Personal information
- Full name: Tom Friend
- Born: 3 May 1991 (age 35) Newport, Isle of Wight, England
- Nickname: Friendy
- Batting: Right-handed
- Bowling: Right-arm fast-medium

Domestic team information
- 2011: Cardiff MCCU
- 2011: Unicorns

Career statistics
| Competition | First-class | List A |
| Matches | 2 | 3 |
| Runs scored | 85 | 19 |
| Batting average | 28.33 | 9.50 |
| 100s/50s | –/– | –/– |
| Top score | 48 | 14 |
| Balls bowled | 228 | 114 |
| Wickets | 2 | 1 |
| Bowling average | 93.50 | 122.00 |
| 5 wickets in innings | – | – |
| 10 wickets in match | – | – |
| Best bowling | 2/96 | 1/49 |
| Catches/stumpings | 2/– | –/– |
- Source: Cricinfo, 29 July 2012

= Tom Friend =

English cricketer

Tom Friend (born 3 May 1991) is an English cricketer. Friend is a right-handed batsman who bowls right-arm fast-medium. He was born in Newport, Isle of Wight, and was educated on the island at West Wight Middle School and Carisbrooke College, before attending Brockenhurst College on the mainland.

Friend played Second XI cricket for the Worcestershire Second XI in 2010. On 28 February 2011 it was announced that Friend had signed for the Unicorns for the 2011 Clydesdale Bank 40. It was in this competition that he made his List A debut against Lancashire. His maiden wicket, taken in this match, was Tom Smith. He made two further appearances in the competition against Essex and Lancashire, but he failed to take any further wickets.
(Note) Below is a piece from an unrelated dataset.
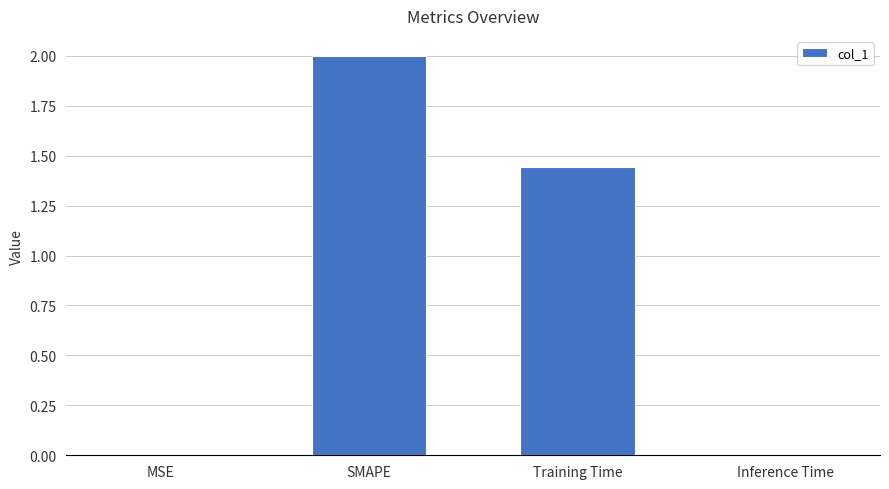

Which category has the highest value across all series?

SMAPE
While studying for his degree in Sport Development at University of Wales Institute, Cardiff, Friend made his debut in first-class cricket for Cardiff MCC University against Somerset at Taunton Vale Sports Club Ground in 2012. He made a further first-class appearance in that season against Warwickshire at Edgbaston.